◆ What is needed
Exactly as written, transcribe the data from its opening line through the line containing "(IHC) photomicrograph of". Leave every picture out.

◆ Dataset extract
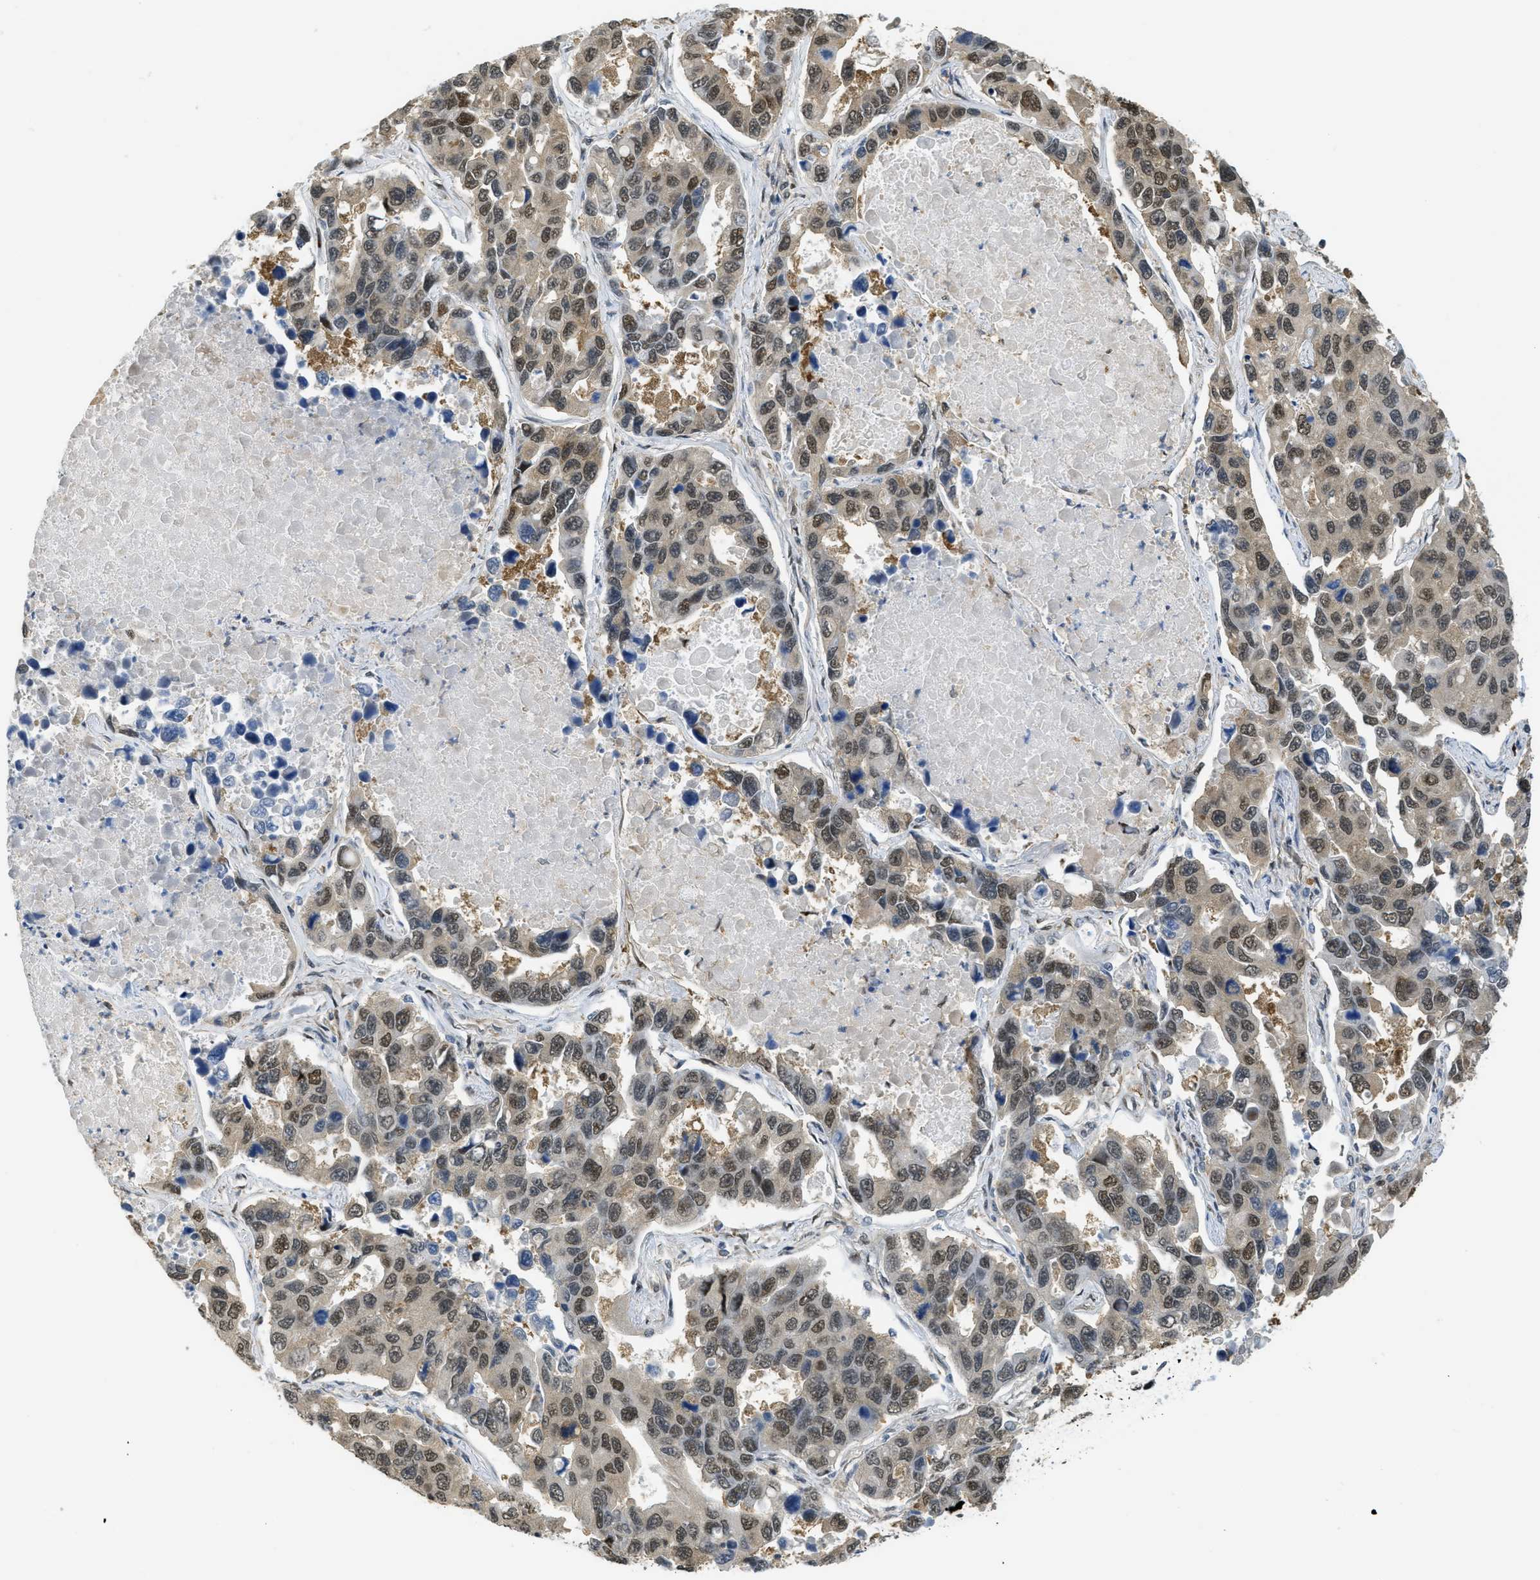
{"staining": {"intensity": "moderate", "quantity": ">75%", "location": "nuclear"}, "tissue": "lung cancer", "cell_type": "Tumor cells", "image_type": "cancer", "snomed": [{"axis": "morphology", "description": "Adenocarcinoma, NOS"}, {"axis": "topography", "description": "Lung"}], "caption": "This is an image of immunohistochemistry (IHC) staining of lung cancer, which shows moderate positivity in the nuclear of tumor cells.", "gene": "PSMC5", "patient": {"sex": "male", "age": 64}}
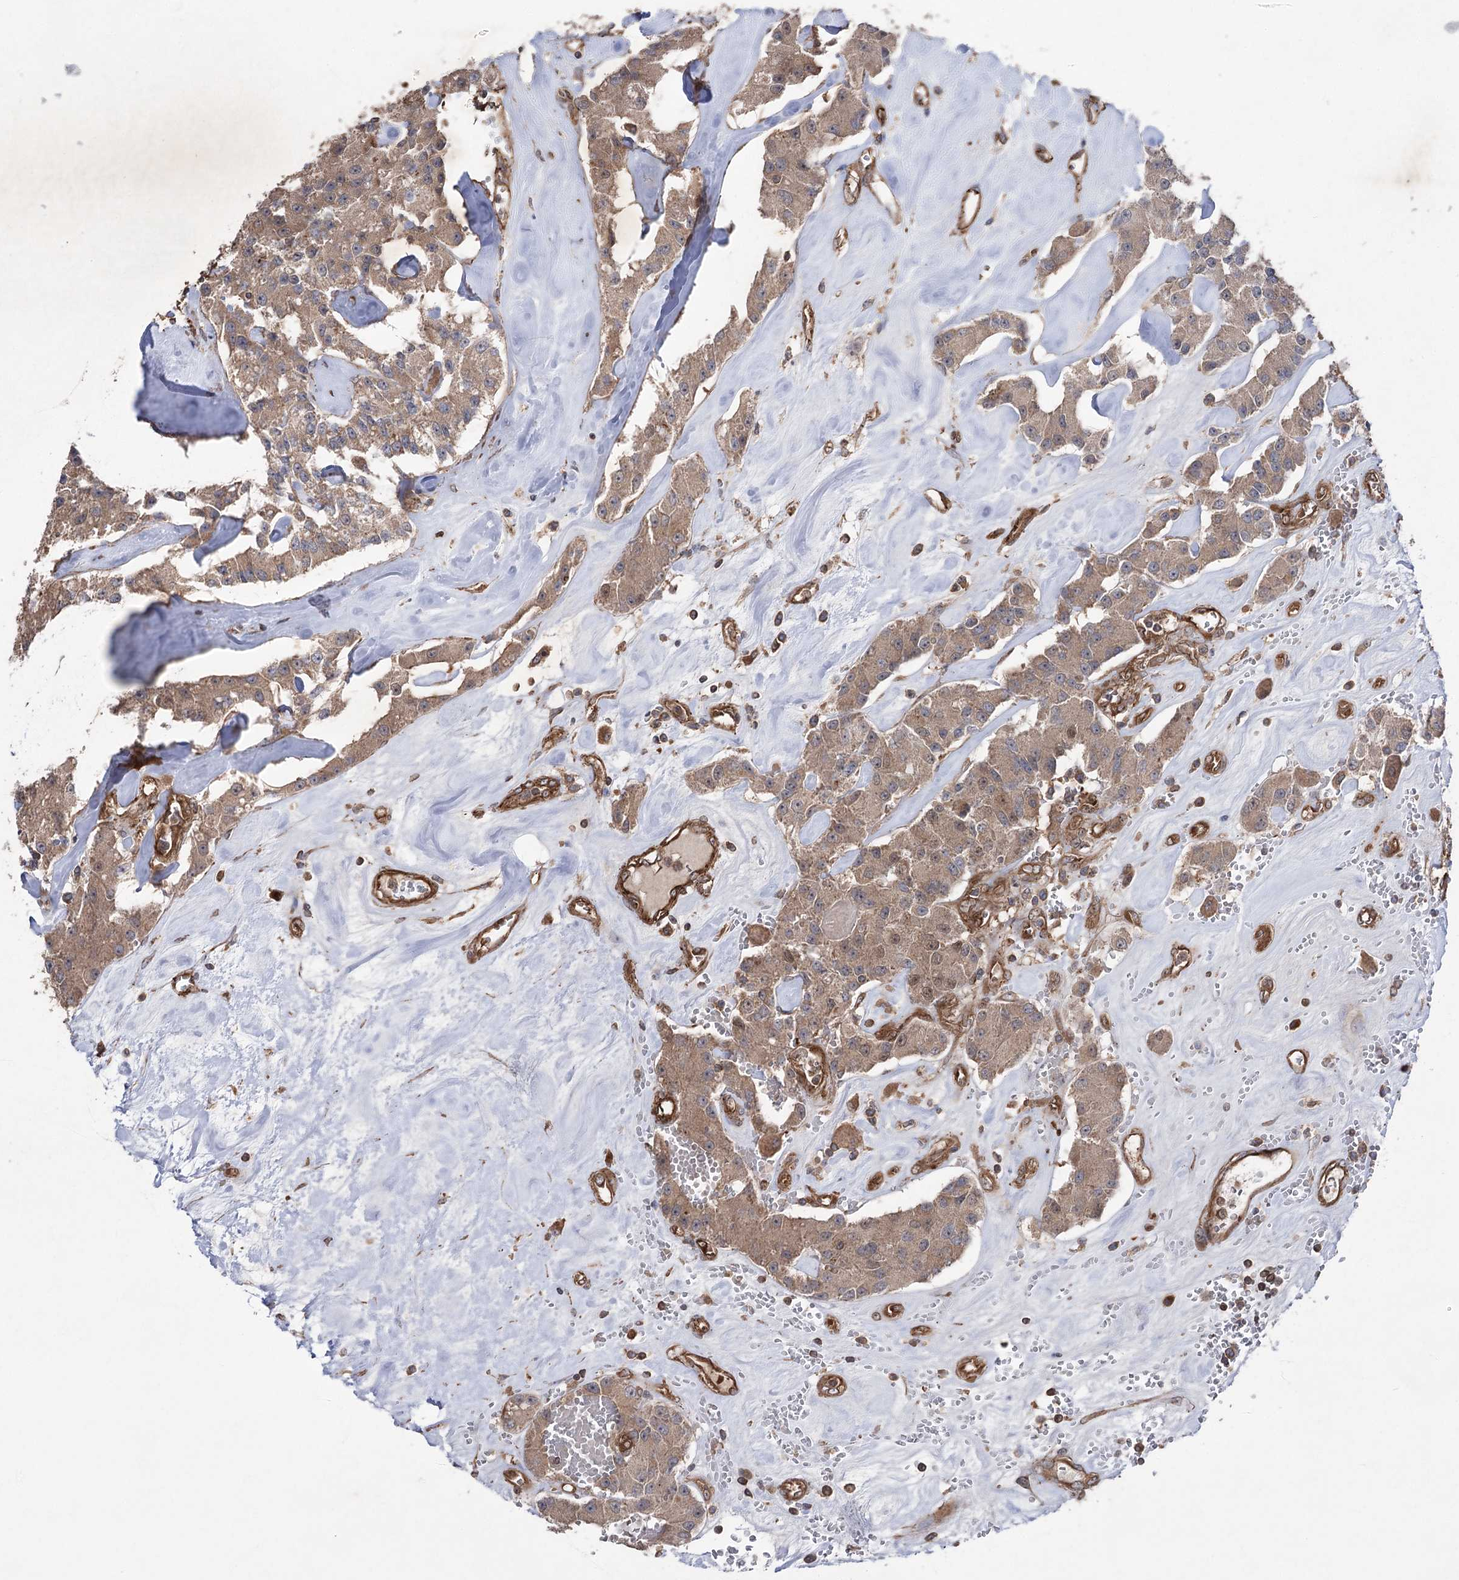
{"staining": {"intensity": "weak", "quantity": ">75%", "location": "cytoplasmic/membranous"}, "tissue": "carcinoid", "cell_type": "Tumor cells", "image_type": "cancer", "snomed": [{"axis": "morphology", "description": "Carcinoid, malignant, NOS"}, {"axis": "topography", "description": "Pancreas"}], "caption": "Immunohistochemistry (IHC) photomicrograph of human carcinoid (malignant) stained for a protein (brown), which demonstrates low levels of weak cytoplasmic/membranous positivity in approximately >75% of tumor cells.", "gene": "LARS2", "patient": {"sex": "male", "age": 41}}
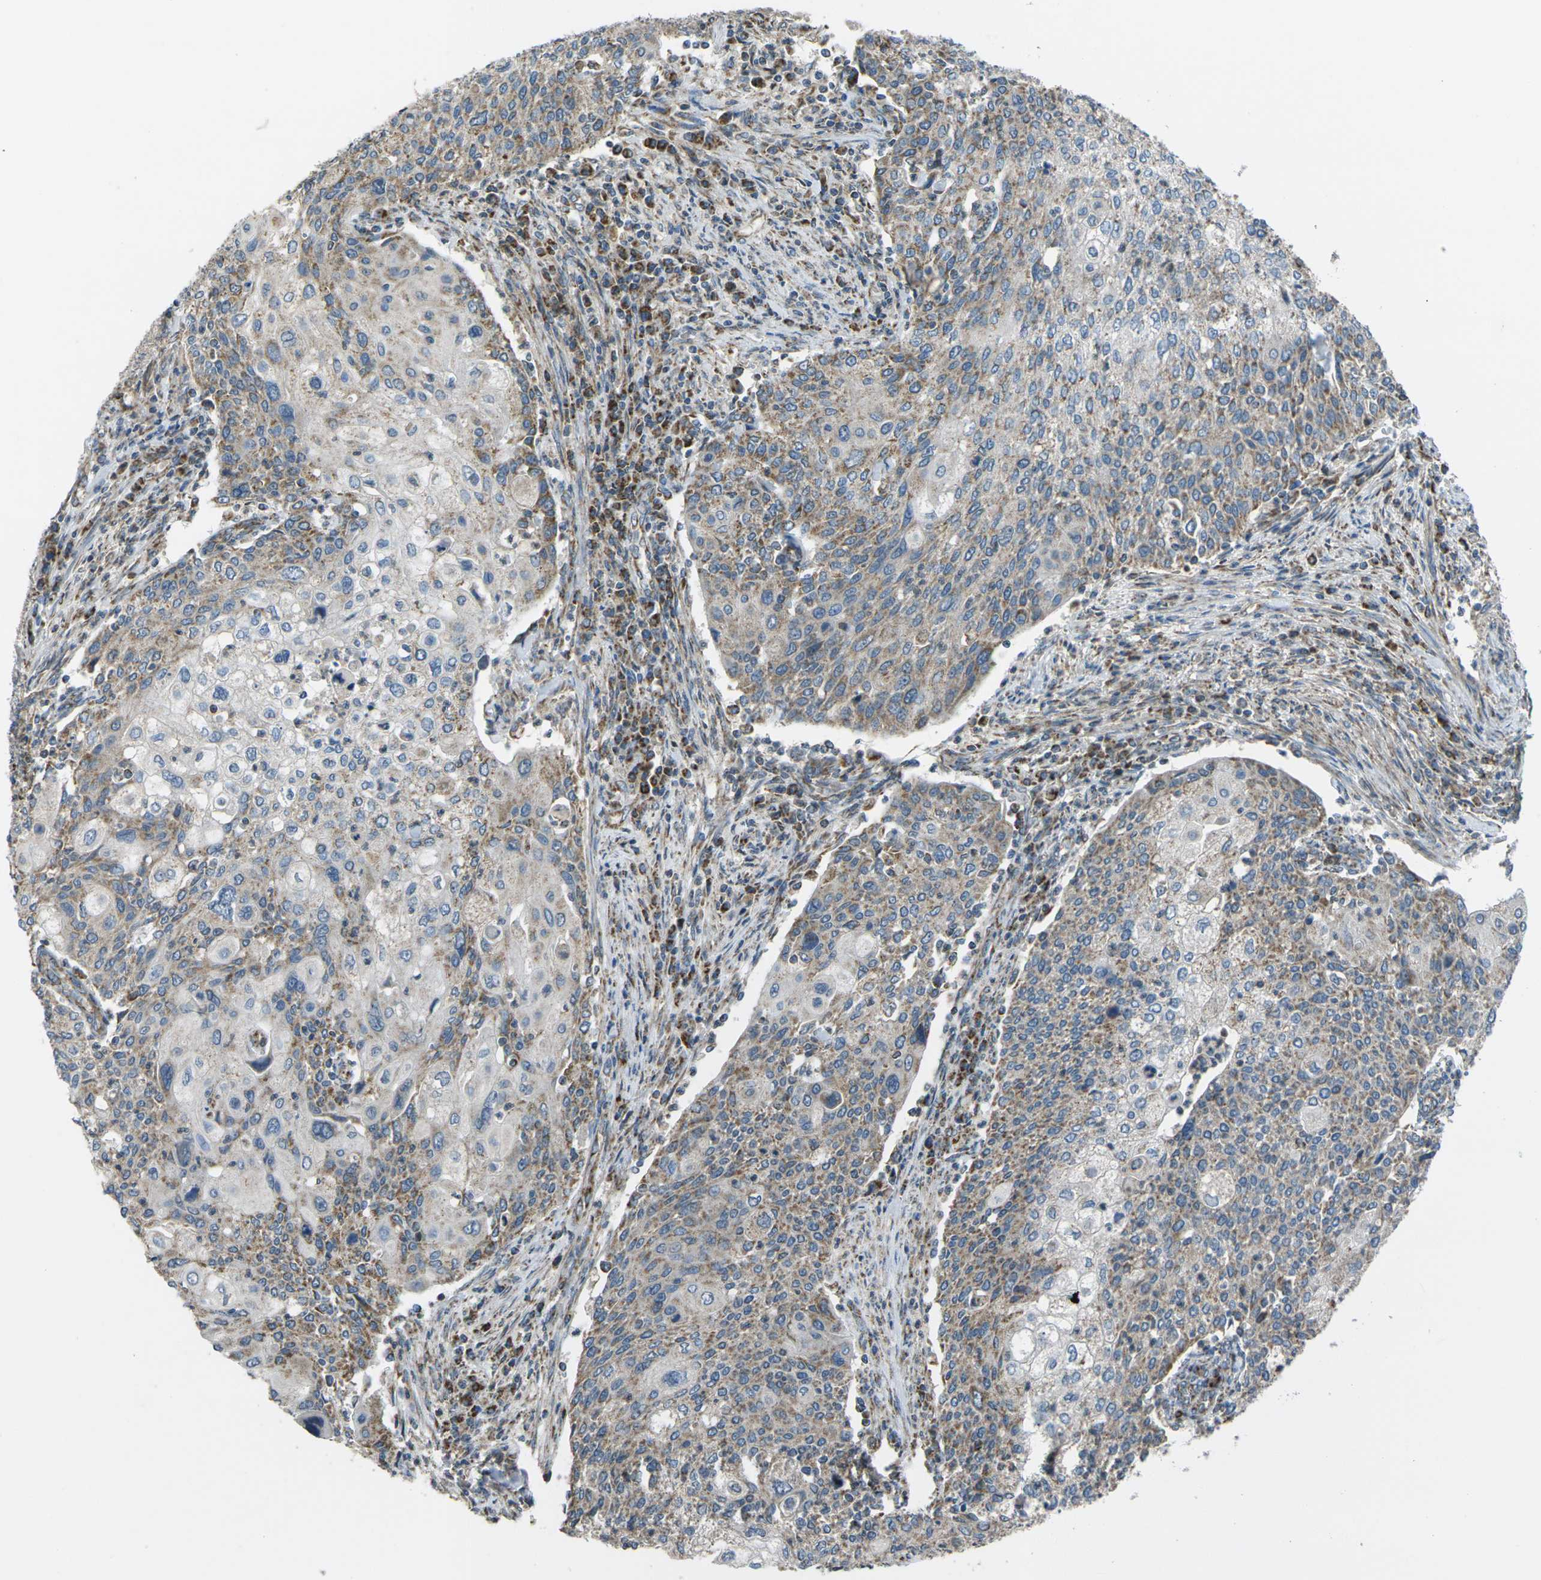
{"staining": {"intensity": "weak", "quantity": ">75%", "location": "cytoplasmic/membranous"}, "tissue": "cervical cancer", "cell_type": "Tumor cells", "image_type": "cancer", "snomed": [{"axis": "morphology", "description": "Squamous cell carcinoma, NOS"}, {"axis": "topography", "description": "Cervix"}], "caption": "An image of cervical cancer stained for a protein shows weak cytoplasmic/membranous brown staining in tumor cells.", "gene": "TMEM120B", "patient": {"sex": "female", "age": 40}}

◆ Exercise answer
{"staining": {"intensity": "moderate", "quantity": ">75%", "location": "nuclear"}, "tissue": "lung cancer", "cell_type": "Tumor cells", "image_type": "cancer", "snomed": [{"axis": "morphology", "description": "Adenocarcinoma, NOS"}, {"axis": "topography", "description": "Lung"}], "caption": "This is an image of immunohistochemistry (IHC) staining of lung cancer, which shows moderate positivity in the nuclear of tumor cells.", "gene": "PSMC5", "patient": {"sex": "male", "age": 64}}
{"staining": {"intensity": "weak", "quantity": ">75%", "location": "cytoplasmic/membranous"}, "tissue": "carcinoid", "cell_type": "Tumor cells", "image_type": "cancer", "snomed": [{"axis": "morphology", "description": "Carcinoid, malignant, NOS"}, {"axis": "topography", "description": "Pancreas"}], "caption": "Immunohistochemistry (IHC) photomicrograph of human carcinoid (malignant) stained for a protein (brown), which demonstrates low levels of weak cytoplasmic/membranous positivity in approximately >75% of tumor cells.", "gene": "LARS2", "patient": {"sex": "male", "age": 41}}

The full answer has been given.